Whoever Benedict was - accounts vary - he certainly had one of the tastiest ever breakfast dishes named after him! This takes no time at all in the morning and is a true indulgence that sets you up for a perfect Saturday.

Ingredients (per person)
2 eggs
toast*
Hollandaise sauce**
1 slice smoked ham

optional extras
butter, spinach

Method
Put on a pot of water to boil for poaching eggs. Make Hollandaise sauce. Meanwhile toast the bread and prepare the ham. Because the toast and eggs and sauce will be hot there is usually no need to warm the ham. When the water starts to boil add one capful of vinegar which will make the water boil with smaller bubbles which helps the eggs stay together. Poach each egg for about 1-2 minutes. It is important that the yolk should not set.  Assemble and serve immediately.

* whatever you do, do NOT use muffins or brioche as these will make the dish sweet which is not what you want for breakfast!

** You might want to use a readymade one.
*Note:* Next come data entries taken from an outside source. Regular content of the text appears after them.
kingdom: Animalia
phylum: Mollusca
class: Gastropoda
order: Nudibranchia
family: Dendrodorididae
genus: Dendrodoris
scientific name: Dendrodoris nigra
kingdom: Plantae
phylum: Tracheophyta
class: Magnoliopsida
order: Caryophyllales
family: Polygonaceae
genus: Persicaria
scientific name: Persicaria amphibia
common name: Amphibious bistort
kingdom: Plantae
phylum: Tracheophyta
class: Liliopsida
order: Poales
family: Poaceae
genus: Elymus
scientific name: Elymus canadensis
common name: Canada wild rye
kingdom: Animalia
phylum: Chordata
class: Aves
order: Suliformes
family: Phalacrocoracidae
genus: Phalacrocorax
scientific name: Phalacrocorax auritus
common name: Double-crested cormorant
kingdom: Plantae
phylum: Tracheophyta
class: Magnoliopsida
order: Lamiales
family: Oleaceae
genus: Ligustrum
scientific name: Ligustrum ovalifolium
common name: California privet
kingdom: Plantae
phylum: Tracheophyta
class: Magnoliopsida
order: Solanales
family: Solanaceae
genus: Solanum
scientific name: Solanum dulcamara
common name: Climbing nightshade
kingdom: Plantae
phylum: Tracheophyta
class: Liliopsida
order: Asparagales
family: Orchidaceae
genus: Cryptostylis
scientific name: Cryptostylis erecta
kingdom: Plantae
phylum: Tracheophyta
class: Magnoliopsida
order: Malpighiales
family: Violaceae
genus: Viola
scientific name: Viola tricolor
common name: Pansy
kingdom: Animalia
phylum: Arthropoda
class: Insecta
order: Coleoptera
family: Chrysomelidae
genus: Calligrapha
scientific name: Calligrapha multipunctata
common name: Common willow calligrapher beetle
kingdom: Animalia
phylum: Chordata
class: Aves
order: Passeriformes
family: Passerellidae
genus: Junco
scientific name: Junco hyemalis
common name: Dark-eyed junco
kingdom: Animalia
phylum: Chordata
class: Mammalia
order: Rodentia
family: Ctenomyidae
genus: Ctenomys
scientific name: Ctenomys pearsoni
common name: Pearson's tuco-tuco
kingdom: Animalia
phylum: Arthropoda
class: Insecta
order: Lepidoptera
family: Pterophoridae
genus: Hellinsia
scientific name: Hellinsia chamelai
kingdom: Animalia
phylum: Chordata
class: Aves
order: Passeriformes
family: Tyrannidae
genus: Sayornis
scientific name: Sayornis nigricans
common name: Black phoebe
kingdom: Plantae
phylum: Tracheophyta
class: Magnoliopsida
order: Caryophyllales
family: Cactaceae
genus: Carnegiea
Alternatively:

Hollandaise Sauce


Ingredients
2 eggyolks
ca. 125g softened butter
3 tbsp vinegar
3 black peppercorns
1-2 tsp lemon juice


Method
Heat the vinegar with the peppercorns in a small pan until it has reduced to about 1 tbsp and leave to cool. Meanwhile beat the eggyolks in a pyrex bowl. Then blend in the cooled vinegar and add a lump of the softened butter. Hold the bowl over a pot of simmering water to warm the mixture and keep adding lumps of butter till the sauce reaches the right consistency. Finally stir in lemon juice to taste. Voila!

Comments

  1. Yum-yum. This is one of my breakfast favourites too.